#### EXERCISE DETAILS
Your task is to copy the stretch of lines in the records below that begins with the line containing "iDietary Supplement Fact" and ends with the line containing "xVitamin D Deficiency", exactly as written, with nothing added.

#### Records contained in a dataset

Segment Open

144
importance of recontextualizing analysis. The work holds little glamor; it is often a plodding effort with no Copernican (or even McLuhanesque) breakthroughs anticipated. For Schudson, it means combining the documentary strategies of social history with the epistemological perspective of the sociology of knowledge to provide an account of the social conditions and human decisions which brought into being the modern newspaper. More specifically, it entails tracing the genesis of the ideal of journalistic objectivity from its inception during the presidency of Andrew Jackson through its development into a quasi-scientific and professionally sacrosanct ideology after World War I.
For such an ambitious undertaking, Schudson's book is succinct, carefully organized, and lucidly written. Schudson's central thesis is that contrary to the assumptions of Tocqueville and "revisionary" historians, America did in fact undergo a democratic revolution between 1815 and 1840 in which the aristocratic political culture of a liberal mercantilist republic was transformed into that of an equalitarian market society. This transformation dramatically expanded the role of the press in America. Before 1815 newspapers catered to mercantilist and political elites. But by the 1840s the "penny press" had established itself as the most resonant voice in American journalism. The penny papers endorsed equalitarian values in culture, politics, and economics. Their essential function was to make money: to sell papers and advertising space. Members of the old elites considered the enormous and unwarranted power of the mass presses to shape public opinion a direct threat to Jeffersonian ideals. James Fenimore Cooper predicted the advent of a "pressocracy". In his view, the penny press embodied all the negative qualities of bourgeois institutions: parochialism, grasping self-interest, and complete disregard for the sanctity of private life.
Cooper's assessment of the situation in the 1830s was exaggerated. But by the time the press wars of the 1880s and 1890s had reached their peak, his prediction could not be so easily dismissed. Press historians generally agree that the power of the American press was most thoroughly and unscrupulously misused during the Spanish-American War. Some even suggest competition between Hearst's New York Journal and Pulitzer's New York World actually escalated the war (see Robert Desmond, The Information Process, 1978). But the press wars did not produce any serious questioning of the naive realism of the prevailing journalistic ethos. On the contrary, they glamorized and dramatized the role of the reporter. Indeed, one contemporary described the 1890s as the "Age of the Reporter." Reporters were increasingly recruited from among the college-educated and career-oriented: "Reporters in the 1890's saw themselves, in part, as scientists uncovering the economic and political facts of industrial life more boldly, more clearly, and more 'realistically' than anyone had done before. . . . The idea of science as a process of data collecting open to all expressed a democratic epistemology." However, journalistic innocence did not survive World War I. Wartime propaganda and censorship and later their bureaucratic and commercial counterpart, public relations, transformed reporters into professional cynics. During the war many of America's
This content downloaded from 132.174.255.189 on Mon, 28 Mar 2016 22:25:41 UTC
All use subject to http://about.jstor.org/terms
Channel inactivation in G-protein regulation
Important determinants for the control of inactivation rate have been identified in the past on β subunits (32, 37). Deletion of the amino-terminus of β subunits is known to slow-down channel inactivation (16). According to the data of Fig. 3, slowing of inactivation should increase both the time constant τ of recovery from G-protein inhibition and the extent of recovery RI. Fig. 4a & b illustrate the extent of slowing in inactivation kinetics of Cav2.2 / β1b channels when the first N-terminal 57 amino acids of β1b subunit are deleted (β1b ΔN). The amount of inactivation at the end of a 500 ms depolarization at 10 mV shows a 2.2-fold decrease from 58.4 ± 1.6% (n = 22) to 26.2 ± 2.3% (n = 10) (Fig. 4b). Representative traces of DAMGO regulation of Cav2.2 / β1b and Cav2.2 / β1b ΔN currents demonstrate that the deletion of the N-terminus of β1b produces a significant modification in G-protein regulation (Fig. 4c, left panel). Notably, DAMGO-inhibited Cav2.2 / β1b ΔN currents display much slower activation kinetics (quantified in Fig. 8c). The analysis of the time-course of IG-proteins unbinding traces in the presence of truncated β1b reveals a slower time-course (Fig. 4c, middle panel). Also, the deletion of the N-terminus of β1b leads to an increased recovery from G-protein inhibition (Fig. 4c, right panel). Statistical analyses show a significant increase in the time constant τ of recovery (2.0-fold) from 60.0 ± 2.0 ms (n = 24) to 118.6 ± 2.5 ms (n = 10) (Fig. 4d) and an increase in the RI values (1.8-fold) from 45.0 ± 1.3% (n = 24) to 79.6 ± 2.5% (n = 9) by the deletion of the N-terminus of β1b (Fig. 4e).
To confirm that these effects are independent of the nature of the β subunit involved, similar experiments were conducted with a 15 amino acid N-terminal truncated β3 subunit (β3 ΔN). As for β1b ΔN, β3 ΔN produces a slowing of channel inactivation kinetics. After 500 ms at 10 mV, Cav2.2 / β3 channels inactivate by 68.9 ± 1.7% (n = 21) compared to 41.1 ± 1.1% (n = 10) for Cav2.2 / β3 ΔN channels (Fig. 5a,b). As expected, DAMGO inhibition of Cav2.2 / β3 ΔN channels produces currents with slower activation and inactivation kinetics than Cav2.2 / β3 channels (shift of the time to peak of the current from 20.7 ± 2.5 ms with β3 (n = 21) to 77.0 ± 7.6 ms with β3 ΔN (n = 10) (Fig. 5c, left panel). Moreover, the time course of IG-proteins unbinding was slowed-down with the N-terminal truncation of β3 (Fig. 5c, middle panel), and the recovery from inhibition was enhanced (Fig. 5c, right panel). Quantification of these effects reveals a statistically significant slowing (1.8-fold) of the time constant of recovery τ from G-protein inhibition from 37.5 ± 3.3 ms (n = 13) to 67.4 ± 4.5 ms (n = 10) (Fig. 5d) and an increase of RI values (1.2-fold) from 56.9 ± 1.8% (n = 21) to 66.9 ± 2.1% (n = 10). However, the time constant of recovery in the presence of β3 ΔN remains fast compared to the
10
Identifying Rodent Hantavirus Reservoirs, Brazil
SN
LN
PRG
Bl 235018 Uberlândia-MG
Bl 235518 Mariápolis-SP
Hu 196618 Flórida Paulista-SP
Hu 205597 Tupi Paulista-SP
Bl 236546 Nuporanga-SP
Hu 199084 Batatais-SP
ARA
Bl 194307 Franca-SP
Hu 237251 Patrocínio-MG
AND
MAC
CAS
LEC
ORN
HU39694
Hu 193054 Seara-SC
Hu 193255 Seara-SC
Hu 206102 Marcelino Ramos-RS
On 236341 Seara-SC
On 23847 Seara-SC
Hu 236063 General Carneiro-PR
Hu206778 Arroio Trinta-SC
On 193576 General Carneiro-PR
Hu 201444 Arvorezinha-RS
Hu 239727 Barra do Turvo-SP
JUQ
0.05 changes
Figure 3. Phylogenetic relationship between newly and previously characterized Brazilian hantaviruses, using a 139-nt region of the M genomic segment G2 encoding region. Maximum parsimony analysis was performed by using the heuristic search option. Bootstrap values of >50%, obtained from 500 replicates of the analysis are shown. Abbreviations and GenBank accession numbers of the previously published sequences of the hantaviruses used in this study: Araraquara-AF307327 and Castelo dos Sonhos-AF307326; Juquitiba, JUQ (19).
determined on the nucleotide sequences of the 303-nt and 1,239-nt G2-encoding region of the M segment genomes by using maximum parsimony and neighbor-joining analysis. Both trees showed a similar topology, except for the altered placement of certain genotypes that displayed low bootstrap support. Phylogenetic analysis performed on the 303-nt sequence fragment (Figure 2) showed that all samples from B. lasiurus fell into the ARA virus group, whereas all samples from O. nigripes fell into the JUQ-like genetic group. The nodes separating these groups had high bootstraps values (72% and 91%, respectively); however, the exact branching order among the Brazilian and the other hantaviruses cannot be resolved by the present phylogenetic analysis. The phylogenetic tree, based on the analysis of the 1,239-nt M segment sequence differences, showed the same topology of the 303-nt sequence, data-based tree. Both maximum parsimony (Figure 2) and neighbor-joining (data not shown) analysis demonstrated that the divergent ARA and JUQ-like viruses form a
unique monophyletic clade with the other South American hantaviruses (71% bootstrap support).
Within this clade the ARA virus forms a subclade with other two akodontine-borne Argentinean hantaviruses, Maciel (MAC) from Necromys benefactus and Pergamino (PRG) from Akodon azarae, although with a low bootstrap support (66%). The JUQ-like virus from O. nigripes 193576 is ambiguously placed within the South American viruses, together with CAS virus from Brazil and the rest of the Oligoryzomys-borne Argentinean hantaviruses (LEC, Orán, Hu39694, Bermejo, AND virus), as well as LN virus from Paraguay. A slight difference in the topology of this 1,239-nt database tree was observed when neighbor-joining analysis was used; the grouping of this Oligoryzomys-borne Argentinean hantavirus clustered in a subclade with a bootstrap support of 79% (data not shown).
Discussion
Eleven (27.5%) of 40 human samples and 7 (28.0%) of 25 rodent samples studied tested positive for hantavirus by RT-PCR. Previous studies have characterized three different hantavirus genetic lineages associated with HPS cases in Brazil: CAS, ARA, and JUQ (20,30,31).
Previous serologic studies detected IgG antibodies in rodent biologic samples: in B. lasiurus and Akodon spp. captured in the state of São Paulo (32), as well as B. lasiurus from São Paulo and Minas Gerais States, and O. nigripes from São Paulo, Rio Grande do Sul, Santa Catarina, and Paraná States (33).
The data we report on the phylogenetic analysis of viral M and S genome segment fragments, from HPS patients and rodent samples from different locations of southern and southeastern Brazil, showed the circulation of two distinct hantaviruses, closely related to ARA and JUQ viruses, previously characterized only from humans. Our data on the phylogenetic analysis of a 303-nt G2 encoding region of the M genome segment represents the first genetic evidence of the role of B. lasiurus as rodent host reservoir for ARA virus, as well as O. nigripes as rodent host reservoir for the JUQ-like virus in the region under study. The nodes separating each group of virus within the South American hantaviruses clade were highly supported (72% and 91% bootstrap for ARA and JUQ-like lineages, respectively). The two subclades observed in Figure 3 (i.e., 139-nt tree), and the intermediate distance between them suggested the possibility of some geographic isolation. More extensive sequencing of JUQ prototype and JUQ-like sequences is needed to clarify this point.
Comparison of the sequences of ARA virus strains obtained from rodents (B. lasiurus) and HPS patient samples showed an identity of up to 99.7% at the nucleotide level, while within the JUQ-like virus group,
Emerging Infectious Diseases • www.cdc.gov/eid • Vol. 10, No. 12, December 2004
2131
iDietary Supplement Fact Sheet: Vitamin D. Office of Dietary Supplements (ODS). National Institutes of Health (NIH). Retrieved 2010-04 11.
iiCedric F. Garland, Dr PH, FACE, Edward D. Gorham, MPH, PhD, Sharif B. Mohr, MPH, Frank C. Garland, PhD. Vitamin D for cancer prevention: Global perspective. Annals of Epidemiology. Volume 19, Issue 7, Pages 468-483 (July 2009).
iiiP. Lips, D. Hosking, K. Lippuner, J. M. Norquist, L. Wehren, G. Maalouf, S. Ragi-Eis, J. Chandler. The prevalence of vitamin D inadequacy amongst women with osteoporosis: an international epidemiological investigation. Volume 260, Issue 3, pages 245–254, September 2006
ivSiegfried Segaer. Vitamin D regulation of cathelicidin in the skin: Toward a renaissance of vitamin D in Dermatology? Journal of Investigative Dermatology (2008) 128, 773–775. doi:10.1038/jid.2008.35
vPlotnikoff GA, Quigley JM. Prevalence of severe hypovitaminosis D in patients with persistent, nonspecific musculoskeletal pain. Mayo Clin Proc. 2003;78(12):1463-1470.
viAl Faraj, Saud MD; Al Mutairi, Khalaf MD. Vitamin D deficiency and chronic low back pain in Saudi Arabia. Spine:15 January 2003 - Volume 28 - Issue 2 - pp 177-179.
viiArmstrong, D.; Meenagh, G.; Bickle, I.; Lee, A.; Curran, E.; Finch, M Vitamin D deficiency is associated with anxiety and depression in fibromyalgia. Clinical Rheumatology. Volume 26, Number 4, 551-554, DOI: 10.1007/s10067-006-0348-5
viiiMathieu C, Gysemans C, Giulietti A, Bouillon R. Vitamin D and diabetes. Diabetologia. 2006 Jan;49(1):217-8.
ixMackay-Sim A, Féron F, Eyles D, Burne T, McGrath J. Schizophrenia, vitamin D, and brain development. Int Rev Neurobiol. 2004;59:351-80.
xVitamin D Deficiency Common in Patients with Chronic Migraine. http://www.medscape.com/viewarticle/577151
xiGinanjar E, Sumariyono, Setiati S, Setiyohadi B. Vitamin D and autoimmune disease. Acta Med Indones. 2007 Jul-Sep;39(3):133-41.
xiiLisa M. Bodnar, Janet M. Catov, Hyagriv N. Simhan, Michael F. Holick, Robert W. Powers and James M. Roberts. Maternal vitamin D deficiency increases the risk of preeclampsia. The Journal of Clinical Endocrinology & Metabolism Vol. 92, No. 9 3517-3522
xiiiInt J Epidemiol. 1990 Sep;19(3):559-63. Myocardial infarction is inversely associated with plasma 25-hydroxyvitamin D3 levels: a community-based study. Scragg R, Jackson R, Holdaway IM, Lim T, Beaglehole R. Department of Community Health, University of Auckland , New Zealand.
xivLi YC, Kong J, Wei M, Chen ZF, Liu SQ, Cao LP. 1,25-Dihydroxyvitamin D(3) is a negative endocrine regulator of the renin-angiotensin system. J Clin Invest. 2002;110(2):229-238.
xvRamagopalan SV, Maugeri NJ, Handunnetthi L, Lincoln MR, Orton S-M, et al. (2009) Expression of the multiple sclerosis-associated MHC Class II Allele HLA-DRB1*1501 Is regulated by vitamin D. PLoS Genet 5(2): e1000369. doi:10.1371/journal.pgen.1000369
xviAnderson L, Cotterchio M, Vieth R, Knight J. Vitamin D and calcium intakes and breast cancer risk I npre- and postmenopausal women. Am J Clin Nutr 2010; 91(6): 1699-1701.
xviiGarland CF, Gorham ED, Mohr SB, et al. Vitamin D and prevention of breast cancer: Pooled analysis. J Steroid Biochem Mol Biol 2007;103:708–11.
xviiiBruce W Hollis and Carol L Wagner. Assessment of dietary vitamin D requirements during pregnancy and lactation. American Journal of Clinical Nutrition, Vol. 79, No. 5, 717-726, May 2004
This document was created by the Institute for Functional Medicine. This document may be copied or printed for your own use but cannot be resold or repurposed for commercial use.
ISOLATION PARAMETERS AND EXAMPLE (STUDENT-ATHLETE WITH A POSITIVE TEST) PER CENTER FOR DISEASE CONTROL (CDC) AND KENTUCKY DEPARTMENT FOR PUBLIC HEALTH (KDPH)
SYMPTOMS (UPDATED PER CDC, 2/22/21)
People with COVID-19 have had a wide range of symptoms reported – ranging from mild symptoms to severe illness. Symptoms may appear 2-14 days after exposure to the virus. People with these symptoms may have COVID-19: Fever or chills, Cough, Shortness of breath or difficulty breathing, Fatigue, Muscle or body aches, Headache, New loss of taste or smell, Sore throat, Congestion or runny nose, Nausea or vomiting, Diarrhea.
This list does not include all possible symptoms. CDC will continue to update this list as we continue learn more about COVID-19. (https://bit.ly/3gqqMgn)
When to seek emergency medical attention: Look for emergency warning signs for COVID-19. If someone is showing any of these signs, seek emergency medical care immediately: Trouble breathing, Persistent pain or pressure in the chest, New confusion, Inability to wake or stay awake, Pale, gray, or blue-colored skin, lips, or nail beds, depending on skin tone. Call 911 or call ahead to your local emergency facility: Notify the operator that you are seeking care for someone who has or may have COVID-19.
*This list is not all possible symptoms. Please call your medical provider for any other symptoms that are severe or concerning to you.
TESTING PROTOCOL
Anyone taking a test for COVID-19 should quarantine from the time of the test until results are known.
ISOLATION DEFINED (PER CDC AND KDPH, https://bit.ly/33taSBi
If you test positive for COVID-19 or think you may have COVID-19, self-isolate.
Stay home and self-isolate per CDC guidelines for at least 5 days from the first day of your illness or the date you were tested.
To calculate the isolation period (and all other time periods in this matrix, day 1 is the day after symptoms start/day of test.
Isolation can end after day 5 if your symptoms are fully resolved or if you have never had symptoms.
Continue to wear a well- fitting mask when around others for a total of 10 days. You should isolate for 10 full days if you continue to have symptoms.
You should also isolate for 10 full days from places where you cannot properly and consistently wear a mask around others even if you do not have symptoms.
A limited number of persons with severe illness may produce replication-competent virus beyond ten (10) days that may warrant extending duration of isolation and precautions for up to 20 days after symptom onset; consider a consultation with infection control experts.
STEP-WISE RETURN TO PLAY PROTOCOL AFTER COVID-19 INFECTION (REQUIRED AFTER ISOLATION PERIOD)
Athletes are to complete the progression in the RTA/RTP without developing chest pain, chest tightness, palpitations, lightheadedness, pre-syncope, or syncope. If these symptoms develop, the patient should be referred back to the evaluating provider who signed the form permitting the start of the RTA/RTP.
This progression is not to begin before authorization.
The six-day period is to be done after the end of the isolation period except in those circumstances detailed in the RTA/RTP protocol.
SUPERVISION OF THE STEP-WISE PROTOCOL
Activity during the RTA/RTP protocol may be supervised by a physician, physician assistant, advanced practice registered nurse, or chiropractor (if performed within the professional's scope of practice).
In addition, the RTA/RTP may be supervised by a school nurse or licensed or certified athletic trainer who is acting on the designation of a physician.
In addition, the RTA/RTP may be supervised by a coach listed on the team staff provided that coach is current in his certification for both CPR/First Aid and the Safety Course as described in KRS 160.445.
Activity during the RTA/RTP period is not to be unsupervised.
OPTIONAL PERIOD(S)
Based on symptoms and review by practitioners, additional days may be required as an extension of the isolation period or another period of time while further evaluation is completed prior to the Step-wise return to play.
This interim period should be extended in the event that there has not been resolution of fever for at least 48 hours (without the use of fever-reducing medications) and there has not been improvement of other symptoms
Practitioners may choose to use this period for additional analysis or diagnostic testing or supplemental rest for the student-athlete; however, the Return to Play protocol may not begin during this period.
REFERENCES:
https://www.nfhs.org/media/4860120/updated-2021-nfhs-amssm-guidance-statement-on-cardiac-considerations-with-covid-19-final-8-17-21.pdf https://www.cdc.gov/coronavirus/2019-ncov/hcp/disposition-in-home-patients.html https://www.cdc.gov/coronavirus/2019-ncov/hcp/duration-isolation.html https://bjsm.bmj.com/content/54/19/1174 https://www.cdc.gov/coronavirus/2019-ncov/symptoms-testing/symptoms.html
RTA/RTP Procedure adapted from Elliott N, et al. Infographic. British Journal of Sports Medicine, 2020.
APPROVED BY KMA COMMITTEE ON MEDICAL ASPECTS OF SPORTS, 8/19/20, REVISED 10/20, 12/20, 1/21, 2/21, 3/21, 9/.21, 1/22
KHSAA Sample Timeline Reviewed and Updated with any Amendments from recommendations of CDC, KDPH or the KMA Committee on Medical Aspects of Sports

Segment Closed

#### RESPONSE BELOW
iDietary Supplement Fact Sheet: Vitamin D. Office of Dietary Supplements (ODS). National Institutes of Health (NIH). Retrieved 2010-04 11.
iiCedric F. Garland, Dr PH, FACE, Edward D. Gorham, MPH, PhD, Sharif B. Mohr, MPH, Frank C. Garland, PhD. Vitamin D for cancer prevention: Global perspective. Annals of Epidemiology. Volume 19, Issue 7, Pages 468-483 (July 2009).
iiiP. Lips, D. Hosking, K. Lippuner, J. M. Norquist, L. Wehren, G. Maalouf, S. Ragi-Eis, J. Chandler. The prevalence of vitamin D inadequacy amongst women with osteoporosis: an international epidemiological investigation. Volume 260, Issue 3, pages 245–254, September 2006
ivSiegfried Segaer. Vitamin D regulation of cathelicidin in the skin: Toward a renaissance of vitamin D in Dermatology? Journal of Investigative Dermatology (2008) 128, 773–775. doi:10.1038/jid.2008.35
vPlotnikoff GA, Quigley JM. Prevalence of severe hypovitaminosis D in patients with persistent, nonspecific musculoskeletal pain. Mayo Clin Proc. 2003;78(12):1463-1470.
viAl Faraj, Saud MD; Al Mutairi, Khalaf MD. Vitamin D deficiency and chronic low back pain in Saudi Arabia. Spine:15 January 2003 - Volume 28 - Issue 2 - pp 177-179.
viiArmstrong, D.; Meenagh, G.; Bickle, I.; Lee, A.; Curran, E.; Finch, M Vitamin D deficiency is associated with anxiety and depression in fibromyalgia. Clinical Rheumatology. Volume 26, Number 4, 551-554, DOI: 10.1007/s10067-006-0348-5
viiiMathieu C, Gysemans C, Giulietti A, Bouillon R. Vitamin D and diabetes. Diabetologia. 2006 Jan;49(1):217-8.
ixMackay-Sim A, Féron F, Eyles D, Burne T, McGrath J. Schizophrenia, vitamin D, and brain development. Int Rev Neurobiol. 2004;59:351-80.
xVitamin D Deficiency Common in Patients with Chronic Migraine. http://www.medscape.com/viewarticle/577151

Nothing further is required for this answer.